▸ **SOURCE PASSAGE**
API-based weather monitoring to predict weather conditions like droughts and storms.
Water usage monitoring.
Shortlisted Ideas
Even though most of these ideas are possible, it is quite hard to implement all of them at once due to time and cost constraints. So, I have shortlisted some of them that will go into this project.
Design Choices
Powering the complete system using a battery.
Some kind of “Emergency response” feature so that the data will never get lost in case of any failure.
Flexible input supply requirements.
Real-time IoT dashboard (preferably custom-made, running locally) to monitor and manually control everything.
Can be easily tailored as a “custom solution” for any farm.
Anti-theft system.
Smart Agriculture Components
Soil moisture level monitoring.
Voice recognition-based animals and bird detection.
Smart irrigation.
API-based weather monitoring to predict weather conditions like droughts and storms.
Water usage monitoring.
In addition to this, I also want to expose some I/O pins for external circuits like relay control boards or motors in my final PCB. These can be used to control greenhouse windows, ventilation systems, lights, and many more to future-proof the system.
Note: I was also planning to use an LCD screen with the Sipeed Maixduino AI+IoT kit. However, the display that comes with the board got out of stock.
Components Required
Below is the list of components:
Microcontrollers and Boards
Raspberry Pi *1 (optional):
SD card with Home Assistant OS *1 (optional)

▸ **DATA TO EXAMINE**
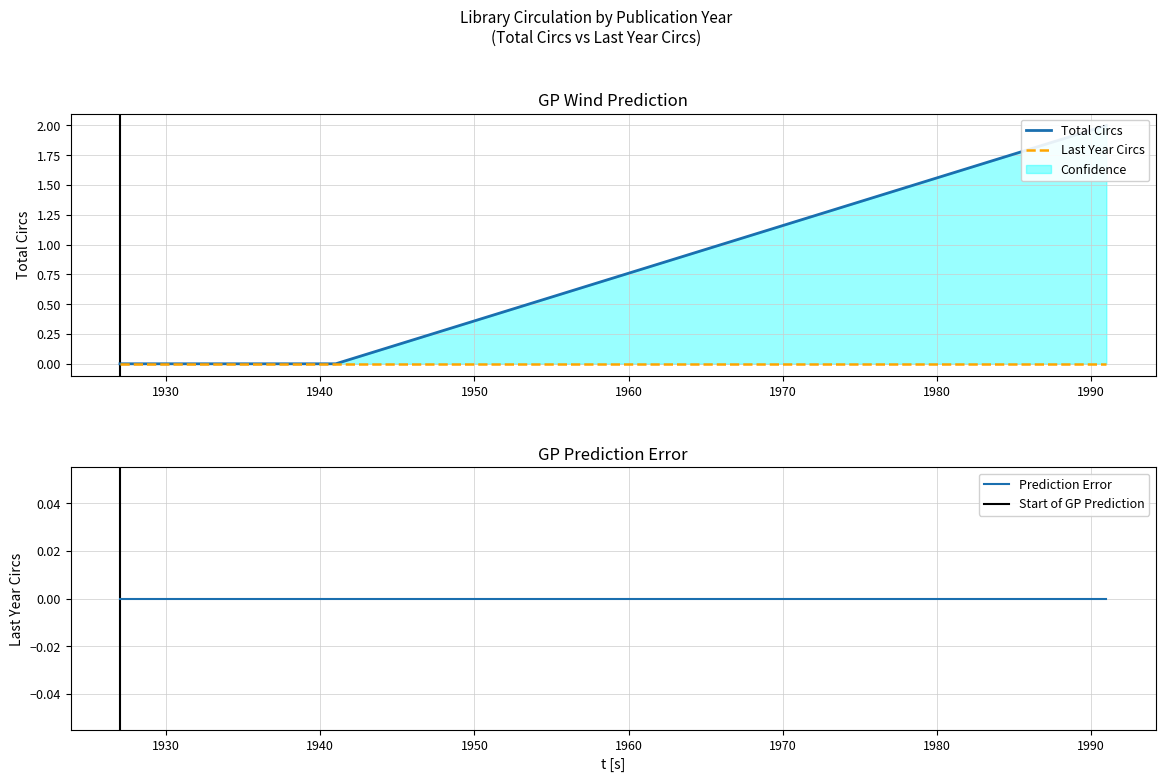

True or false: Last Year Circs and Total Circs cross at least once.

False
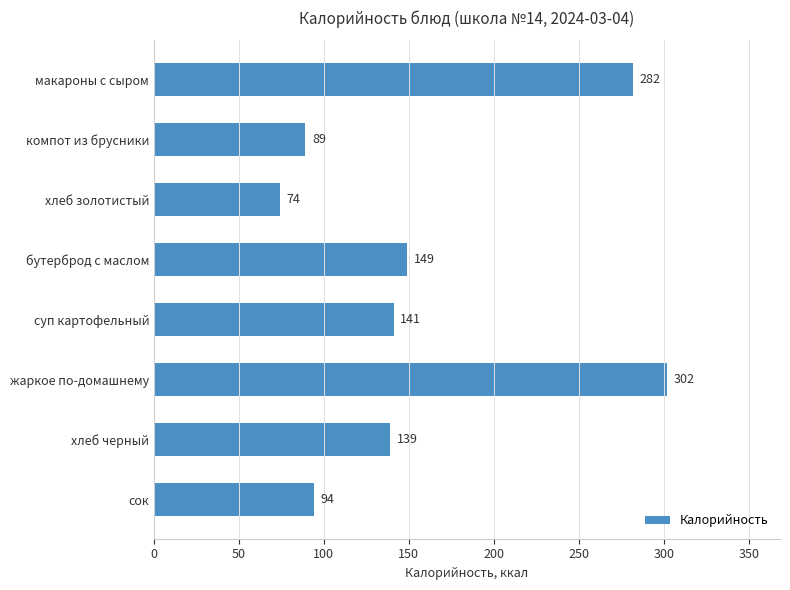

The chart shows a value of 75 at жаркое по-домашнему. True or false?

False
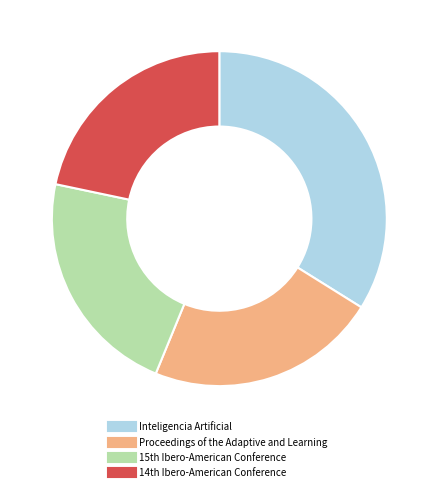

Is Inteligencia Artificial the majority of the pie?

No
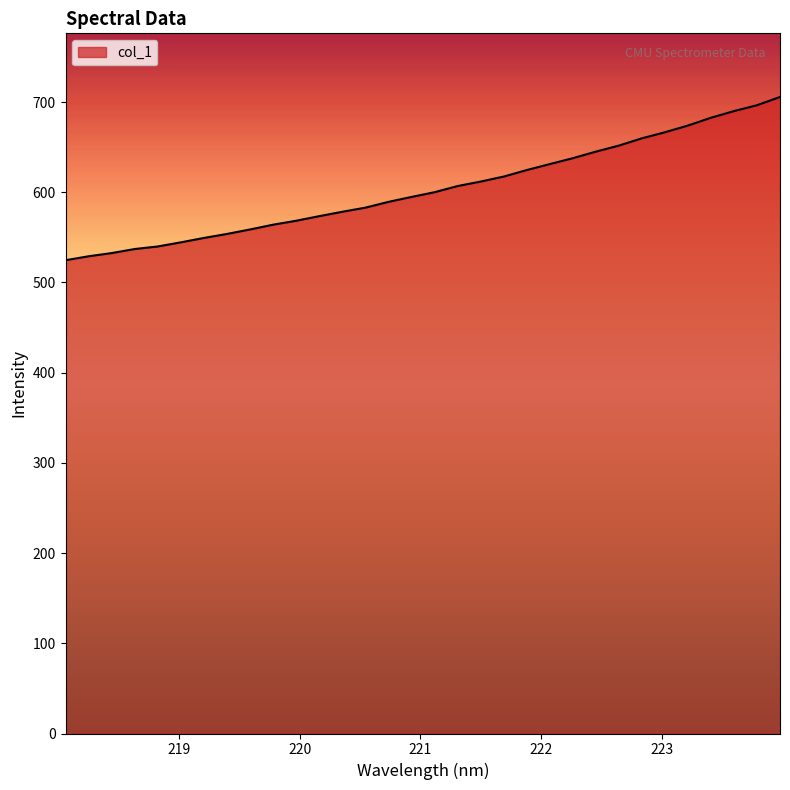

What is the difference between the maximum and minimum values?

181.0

▸ **WORK TASK 1**
Write out the part of the smart agriculture project text starting with "Smart irrigation." and going on through "OS *1 (optional)".
▸ **WORK TASK 2**
In the smart agriculture project text, which kit was the LCD screen meant to be used with?
▸ **WORK TASK 3**
Extend the smart agriculture project text past its last line.
You can do the tasks without the records.

▸ **EXPECTED OUTPUT 1**
Smart irrigation.
API-based weather monitoring to predict weather conditions like droughts and storms.
Water usage monitoring.
In addition to this, I also want to expose some I/O pins for external circuits like relay control boards or motors in my final PCB. These can be used to control greenhouse windows, ventilation systems, lights, and many more to future-proof the system.
Note: I was also planning to use an LCD screen with the Sipeed Maixduino AI+IoT kit. However, the display that comes with the board got out of stock.
Components Required
Below is the list of components:
Microcontrollers and Boards
Raspberry Pi *1 (optional):
SD card with Home Assistant OS *1 (optional)

▸ **EXPECTED OUTPUT 2**
The Sipeed Maixduino AI+IoT kit.

▸ **EXPECTED OUTPUT 3**
Sensors
Power Components
3-series 20A 18650 lithium battery protection board (BMS) *1
4.2V Li-ion Battery *3
IN4007 Diode *1
DC Jack *1
Actuators and Motors
Control and Connectivity Components
Mechanical and Assembly Components
Female connectors *7
PCB 2-pin connector *1
Enclosure (preferably IP-rated) *1
Navigate to this YouTube Video for Full Demonstration of the Project
Board Selection
As per the rules, we can only use one of three boards: Sipeed Maixduino AI+IoT kit, Max78000FTHR Evaluation Kit, and Arduino UNO R4 WiFi.
Once I had gone through the resources section of the contest page, for easy understanding, I made a comparison table.
Feature | Sipeed Maixduino AI+IoT Kit | Max78000FTHR Evaluation Kit | Arduino UNO R4 WiFi |
Microcontroller | K210 | MAX78000 | ATmega4809 |
Processing Capability | Dual-core RISC-V | AI Accelerator | 8-bit Microcontroller |
AI Support | Yes (Neural Network) | Yes (Neural Network) | No |
Connectivity | Wi-Fi, Bluetooth | I2C, SPI | Wi-Fi, Bluetooth |
Digital Pins | 14 | 6 | 14 |
Analog Pins | 6 | 1 | 6 |
Operating Voltage | 5V | 3.3V | 5V |
Power Consumption | Low | Low | Moderate |
Programming Environment | Arduino IDE | Custom (C/C++) | Arduino IDE |
Size | Compact | Compact | Standard |
Ideal Use Cases | AI applications, IoT projects | AI inference, machine learning | General-purpose projects |
Summary | Best for AI and IoT applications with dual-core processing. | Focused on AI inference and machine learning tasks. | Versatile for general-purpose projects with built-in connectivity. |
Overall, the Sipeed Maixduino AI+IoT kit is my best choice due to its higher processing power, the highest number of GPIO pins, onboard components, and low power requirements.
Sensors Used
With a development board chosen, we can now focus on the sensors and actuators I'll utilize. My selection criteria are based on ease of availability, robustness, and interface with Arduino, which means that a library for that specific sensor is readily available. This would help me minimize problems with the supply chain and will be easily scalable thanks to its open-source nature.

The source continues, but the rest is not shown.